Approximate Cross-Validation in High Dimensions with Guarantees
This work addresses a computational bottleneck for machine learning practitioners needing accurate model assessment in high-dimensional data, offering a practical solution with theoretical guarantees.
The paper tackles the problem of efficiently approximating leave-one-out cross-validation (LOOCV) in high-dimensional settings, where existing methods fail due to computational and accuracy issues. It shows that one approximation method performs well under sparsity assumptions, with running time and error depending on the small support size rather than the full dimension.
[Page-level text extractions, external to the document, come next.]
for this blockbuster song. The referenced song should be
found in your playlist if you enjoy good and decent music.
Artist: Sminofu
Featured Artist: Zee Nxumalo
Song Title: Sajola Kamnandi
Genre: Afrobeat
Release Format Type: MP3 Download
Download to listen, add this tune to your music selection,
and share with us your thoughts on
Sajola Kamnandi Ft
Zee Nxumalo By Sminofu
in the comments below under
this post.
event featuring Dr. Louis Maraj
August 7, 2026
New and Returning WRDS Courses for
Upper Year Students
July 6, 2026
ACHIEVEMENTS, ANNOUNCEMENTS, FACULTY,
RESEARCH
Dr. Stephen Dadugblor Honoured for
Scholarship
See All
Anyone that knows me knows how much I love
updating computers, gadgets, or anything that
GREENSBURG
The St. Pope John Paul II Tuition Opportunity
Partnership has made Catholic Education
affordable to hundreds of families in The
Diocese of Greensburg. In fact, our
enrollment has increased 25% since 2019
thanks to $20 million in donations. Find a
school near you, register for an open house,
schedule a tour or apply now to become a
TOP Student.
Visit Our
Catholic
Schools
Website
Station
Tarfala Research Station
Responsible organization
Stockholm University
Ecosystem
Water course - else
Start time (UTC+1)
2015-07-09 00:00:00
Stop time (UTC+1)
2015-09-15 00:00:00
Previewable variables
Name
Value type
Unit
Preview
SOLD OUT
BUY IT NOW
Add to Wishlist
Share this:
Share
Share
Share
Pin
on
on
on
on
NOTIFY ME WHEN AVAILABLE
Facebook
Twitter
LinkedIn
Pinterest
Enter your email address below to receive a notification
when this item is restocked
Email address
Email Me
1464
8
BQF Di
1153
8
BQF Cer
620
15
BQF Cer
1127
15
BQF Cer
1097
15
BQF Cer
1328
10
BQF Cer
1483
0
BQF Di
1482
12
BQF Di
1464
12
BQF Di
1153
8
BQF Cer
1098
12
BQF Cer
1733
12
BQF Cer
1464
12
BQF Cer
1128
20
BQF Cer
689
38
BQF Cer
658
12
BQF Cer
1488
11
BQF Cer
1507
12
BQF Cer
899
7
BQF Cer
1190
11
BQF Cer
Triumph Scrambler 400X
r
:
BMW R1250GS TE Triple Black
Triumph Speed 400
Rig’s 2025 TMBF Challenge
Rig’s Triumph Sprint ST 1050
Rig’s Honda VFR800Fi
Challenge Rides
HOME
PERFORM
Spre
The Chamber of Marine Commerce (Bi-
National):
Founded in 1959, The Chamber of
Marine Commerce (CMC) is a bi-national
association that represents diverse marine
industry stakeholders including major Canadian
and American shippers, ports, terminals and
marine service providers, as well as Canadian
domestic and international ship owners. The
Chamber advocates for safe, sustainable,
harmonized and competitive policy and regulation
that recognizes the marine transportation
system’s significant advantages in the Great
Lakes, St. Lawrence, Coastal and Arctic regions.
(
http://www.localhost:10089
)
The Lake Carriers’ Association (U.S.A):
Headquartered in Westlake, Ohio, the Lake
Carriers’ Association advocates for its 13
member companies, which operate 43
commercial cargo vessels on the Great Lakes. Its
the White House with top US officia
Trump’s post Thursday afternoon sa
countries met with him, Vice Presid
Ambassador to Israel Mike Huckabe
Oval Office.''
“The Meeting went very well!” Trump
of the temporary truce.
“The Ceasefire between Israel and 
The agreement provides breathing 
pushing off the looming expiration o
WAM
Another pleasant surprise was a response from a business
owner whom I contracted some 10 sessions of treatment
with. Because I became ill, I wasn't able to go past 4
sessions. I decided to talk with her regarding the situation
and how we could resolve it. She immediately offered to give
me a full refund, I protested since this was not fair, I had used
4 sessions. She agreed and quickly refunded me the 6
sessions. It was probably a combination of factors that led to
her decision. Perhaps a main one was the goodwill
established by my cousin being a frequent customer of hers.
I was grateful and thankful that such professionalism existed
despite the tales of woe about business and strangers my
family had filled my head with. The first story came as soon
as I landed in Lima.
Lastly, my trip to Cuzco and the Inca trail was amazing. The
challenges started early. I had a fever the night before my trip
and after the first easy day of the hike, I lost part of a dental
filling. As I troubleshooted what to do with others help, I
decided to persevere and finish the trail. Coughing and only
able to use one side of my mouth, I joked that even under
Leave-one-out cross-validation (LOOCV) can be particularly accurate among cross-validation (CV) variants for machine learning assessment tasks -- e.g., assessing methods' error or variability. But it is expensive to re-fit a model $N$ times for a dataset of size $N$. Previous work has shown that approximations to LOOCV can be both fast and accurate -- when the unknown parameter is of small, fixed dimension. But these approximations incur a running time roughly cubic in dimension -- and we show that, besides computational issues, their accuracy dramatically deteriorates in high dimensions. Authors have suggested many potential and seemingly intuitive solutions, but these methods have not yet been systematically evaluated or compared. We find that all but one perform so poorly as to be unusable for approximating LOOCV. Crucially, though, we are able to show, both empirically and theoretically, that one approximation can perform well in high dimensions -- in cases where the high-dimensional parameter exhibits sparsity. Under interpretable assumptions, our theory demonstrates that the problem can be reduced to working within an empirically recovered (small) support. This procedure is straightforward to implement, and we prove that its running time and error depend on the (small) support size even when the full parameter dimension is large.